Le mixage requiert beaucoup de dextérité et créativité puisque l’objectif est de superposer les sonorités des morceaux de musique afin de créer des enchaînements fluides, dynamiques et cohérents. Il faut d’abord être capable de sélectionner ceux susceptibles de se mélanger harmonieusement en terme de tonalité, style, rythme, sonorité et vitesse. La créativité commence donc par cette sélection et se révèle pleinement dans la manière de les mélanger et enchaîner. Après les avoir calés, à l’aide du pitch des platines (ou à l’aide de la fonction sync pour les plus feignants ^^), les DJs utilisent les égaliseurs et faders (et parfois des effets) présents sur la table de mixage pour ajouter, superposer, mélanger et supprimer les morceaux de musique et donner ainsi « vie » au mix (montées, descentes, break, accalmie…).

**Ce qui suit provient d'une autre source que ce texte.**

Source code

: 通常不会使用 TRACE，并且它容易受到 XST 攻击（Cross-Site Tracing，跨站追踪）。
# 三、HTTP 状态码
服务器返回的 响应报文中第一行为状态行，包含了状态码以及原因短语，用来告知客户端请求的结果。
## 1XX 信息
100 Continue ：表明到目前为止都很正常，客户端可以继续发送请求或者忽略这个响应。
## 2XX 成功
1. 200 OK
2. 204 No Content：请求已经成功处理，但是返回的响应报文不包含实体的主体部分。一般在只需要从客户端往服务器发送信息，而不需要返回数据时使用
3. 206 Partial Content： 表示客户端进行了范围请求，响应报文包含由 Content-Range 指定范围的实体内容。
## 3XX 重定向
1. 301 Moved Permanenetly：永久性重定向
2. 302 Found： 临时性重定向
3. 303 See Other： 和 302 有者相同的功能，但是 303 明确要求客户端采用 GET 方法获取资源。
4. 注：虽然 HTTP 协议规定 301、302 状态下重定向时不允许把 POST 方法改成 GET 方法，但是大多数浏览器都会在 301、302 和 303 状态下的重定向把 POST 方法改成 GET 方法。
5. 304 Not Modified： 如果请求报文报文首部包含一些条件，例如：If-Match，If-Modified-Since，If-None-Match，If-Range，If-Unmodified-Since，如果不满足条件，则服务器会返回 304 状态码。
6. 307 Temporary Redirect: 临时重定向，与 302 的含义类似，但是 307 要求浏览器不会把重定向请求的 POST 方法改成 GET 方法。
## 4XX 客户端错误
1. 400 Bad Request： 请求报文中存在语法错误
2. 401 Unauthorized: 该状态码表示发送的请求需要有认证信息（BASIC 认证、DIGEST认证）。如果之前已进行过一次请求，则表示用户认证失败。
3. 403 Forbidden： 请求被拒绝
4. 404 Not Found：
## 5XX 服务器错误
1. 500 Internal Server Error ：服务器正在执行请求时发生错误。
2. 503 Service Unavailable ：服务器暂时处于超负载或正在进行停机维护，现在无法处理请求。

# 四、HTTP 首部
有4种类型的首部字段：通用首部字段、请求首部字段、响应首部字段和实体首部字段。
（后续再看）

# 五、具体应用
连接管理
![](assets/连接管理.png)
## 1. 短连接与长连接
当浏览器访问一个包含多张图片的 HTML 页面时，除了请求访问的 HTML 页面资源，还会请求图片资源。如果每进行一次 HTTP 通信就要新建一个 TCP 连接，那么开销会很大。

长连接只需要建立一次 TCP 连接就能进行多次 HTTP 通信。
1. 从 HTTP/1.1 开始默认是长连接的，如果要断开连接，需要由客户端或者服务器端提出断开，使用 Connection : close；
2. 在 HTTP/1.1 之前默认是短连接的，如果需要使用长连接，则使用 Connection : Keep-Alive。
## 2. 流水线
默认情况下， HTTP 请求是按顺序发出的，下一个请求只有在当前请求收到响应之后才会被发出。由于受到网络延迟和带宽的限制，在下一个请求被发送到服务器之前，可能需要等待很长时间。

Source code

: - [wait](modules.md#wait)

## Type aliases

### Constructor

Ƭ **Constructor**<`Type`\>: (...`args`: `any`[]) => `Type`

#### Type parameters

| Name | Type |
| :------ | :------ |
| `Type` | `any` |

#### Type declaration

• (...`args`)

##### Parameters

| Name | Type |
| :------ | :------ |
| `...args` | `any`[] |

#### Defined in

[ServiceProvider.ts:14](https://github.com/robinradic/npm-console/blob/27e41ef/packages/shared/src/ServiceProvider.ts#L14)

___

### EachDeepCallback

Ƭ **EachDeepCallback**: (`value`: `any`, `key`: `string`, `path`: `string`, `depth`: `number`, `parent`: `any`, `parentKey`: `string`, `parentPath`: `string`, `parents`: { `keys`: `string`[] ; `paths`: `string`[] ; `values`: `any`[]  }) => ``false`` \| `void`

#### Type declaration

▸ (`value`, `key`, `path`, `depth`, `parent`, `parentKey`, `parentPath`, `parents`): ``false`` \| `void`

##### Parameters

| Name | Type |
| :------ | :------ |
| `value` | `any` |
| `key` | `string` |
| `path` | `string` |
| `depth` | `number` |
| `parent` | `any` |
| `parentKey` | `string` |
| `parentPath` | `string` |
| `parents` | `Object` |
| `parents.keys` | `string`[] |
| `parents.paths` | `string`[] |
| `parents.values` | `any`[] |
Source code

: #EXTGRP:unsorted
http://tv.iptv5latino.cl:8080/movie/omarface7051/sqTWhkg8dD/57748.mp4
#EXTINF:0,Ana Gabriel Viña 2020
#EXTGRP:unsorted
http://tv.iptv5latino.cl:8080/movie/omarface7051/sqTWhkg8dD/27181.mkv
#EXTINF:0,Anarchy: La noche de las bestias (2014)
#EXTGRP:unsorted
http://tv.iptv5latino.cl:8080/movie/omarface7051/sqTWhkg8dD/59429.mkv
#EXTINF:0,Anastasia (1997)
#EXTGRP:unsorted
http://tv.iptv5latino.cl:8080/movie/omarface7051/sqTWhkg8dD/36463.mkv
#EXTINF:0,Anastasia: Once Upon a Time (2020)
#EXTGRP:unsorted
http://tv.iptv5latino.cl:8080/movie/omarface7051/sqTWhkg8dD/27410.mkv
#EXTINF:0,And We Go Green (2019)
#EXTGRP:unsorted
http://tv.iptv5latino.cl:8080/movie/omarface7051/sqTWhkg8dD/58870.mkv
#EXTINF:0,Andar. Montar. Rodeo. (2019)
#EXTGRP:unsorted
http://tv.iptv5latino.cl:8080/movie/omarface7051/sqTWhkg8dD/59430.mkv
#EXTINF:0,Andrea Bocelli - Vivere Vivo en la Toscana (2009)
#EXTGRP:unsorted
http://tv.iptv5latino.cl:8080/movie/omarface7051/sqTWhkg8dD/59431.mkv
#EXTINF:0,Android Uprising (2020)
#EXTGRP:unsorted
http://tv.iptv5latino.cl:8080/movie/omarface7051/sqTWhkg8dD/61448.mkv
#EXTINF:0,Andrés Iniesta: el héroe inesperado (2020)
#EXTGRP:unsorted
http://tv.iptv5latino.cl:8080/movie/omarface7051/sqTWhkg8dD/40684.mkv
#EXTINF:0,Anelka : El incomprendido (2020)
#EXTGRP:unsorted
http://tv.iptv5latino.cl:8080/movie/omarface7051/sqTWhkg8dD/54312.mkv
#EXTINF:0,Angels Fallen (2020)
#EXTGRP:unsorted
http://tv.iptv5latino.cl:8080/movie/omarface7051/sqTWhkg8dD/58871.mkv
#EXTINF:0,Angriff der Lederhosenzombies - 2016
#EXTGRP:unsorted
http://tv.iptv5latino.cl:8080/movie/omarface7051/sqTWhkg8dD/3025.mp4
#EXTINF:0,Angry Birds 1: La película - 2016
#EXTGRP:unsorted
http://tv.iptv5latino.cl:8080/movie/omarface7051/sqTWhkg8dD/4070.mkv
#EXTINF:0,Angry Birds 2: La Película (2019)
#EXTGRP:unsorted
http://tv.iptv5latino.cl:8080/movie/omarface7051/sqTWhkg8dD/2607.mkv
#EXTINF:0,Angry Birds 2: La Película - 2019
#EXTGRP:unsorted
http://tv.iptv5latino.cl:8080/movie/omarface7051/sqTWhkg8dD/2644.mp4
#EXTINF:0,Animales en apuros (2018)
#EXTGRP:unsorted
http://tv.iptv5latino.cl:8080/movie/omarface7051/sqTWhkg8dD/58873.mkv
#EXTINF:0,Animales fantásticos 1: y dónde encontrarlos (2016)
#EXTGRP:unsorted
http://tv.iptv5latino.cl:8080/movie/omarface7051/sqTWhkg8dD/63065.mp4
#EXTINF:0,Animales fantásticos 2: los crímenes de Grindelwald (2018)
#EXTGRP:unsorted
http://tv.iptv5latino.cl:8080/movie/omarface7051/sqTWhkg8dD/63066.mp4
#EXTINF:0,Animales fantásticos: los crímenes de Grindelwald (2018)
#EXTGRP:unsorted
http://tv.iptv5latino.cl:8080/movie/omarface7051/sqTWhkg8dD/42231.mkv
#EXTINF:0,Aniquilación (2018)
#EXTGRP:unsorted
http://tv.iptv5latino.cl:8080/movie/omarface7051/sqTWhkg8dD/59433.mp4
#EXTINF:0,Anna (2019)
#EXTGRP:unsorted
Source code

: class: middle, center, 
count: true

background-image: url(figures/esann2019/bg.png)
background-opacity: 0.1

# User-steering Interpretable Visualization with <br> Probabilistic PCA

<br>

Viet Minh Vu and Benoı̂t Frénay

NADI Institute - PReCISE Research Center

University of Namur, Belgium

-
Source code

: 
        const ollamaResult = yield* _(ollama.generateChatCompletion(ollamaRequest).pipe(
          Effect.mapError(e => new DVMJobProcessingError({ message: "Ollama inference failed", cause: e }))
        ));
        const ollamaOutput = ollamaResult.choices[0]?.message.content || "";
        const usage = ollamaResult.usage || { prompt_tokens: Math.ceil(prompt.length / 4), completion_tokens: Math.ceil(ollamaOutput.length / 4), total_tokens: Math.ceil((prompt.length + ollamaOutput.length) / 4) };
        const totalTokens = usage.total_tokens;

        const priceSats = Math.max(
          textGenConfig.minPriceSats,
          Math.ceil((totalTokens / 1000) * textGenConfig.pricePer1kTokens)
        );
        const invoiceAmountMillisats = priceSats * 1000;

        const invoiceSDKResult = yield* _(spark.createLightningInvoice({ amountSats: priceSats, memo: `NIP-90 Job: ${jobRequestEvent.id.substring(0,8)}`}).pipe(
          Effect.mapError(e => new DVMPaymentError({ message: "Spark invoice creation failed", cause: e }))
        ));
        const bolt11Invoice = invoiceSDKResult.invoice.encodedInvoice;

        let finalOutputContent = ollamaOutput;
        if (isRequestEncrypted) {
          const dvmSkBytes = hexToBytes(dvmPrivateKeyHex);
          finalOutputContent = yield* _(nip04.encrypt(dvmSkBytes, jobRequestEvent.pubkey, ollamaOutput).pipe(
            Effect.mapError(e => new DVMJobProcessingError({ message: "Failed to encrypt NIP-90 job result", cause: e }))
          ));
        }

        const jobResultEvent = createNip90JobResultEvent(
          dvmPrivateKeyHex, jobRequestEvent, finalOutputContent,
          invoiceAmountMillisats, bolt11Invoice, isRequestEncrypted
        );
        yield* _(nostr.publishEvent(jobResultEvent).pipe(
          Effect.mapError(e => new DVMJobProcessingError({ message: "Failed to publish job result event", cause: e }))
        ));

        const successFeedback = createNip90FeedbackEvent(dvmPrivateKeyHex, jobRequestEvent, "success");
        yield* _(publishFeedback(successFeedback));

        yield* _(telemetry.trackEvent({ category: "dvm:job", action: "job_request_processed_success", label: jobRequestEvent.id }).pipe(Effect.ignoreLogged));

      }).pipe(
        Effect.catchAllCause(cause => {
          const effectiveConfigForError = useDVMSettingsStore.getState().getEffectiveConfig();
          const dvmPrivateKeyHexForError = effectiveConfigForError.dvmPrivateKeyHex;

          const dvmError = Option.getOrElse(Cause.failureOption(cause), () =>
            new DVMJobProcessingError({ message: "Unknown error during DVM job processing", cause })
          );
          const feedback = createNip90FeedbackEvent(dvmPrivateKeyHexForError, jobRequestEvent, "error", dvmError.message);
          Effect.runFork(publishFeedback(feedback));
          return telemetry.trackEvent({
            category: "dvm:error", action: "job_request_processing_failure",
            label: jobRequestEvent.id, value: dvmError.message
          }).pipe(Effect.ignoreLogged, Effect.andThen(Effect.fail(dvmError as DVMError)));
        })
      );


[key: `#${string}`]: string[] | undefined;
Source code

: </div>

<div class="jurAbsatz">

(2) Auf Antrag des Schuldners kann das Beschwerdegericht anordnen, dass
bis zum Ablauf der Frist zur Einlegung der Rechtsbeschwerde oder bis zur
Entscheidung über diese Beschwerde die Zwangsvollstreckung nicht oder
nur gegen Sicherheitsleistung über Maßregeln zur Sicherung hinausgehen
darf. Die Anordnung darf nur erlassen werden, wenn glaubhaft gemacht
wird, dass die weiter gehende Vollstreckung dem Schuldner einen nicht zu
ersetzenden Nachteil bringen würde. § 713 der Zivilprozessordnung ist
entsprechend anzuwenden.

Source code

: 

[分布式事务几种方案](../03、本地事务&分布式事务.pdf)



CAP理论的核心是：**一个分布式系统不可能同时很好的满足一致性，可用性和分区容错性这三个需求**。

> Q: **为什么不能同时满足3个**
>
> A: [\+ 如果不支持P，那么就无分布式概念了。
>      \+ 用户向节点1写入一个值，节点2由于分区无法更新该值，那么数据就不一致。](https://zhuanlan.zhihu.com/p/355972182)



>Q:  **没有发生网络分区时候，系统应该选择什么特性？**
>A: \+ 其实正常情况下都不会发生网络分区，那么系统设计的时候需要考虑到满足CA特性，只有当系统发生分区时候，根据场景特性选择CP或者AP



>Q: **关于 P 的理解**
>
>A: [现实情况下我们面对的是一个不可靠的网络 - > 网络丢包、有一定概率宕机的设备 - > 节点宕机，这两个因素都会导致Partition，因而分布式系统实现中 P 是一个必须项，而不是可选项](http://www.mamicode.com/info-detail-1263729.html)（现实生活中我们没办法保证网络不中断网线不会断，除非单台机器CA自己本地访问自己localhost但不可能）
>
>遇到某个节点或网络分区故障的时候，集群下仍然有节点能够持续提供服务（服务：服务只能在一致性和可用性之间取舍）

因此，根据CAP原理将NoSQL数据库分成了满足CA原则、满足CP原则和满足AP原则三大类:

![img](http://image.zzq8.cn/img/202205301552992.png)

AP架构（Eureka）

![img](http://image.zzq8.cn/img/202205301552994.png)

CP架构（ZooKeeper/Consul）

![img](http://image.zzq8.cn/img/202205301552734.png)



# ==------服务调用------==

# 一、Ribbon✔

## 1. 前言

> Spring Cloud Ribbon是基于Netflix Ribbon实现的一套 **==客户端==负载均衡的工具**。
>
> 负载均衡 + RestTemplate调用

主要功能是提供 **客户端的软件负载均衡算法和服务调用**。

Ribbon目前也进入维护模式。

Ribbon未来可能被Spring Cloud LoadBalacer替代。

Certains DJ utilisent les sons d’une tout autre manière, ils les scratchent en apposant leurs doigts sur le vinyle (platine vinyle) ou sur le JOG (platine CD et contrôleurs) et en exerçant des mouvements plus ou moins rapides dans les deux sens (an avant et en arrière). Ces mouvements sont associés à une utilisation très pointue du crossfader (ou des faders) de la table de mixage permettant d’entrecouper le son et de passer d’une platine à l’autre. Le DJ « scratcheur » crée ainsi de nouveaux rythmes et sons à partir de ceux présents dans le morceau de musique. Il existe plusieurs techniques de scratch (cutting, transforming, flare…) qu’il est possible de cumuler et alterner à l’infini créant ainsi des scratchs toujours plus techniques et originaux. Les meilleurs DJs sont d’ailleurs capables, en utilisant le pitch ou en jouant sur la vitesse des mouvements, de reproduire des mélodies et des instruments de musique.

Il existe un autre type de DJs qui utilisent des ordinateurs ou du matériel hardware (looper, samplers…) pour créer des nouveaux morceaux à partir de plusieurs boucles et extraits de morceaux existants, on appelle cette technique mashup, bootleg ou medley.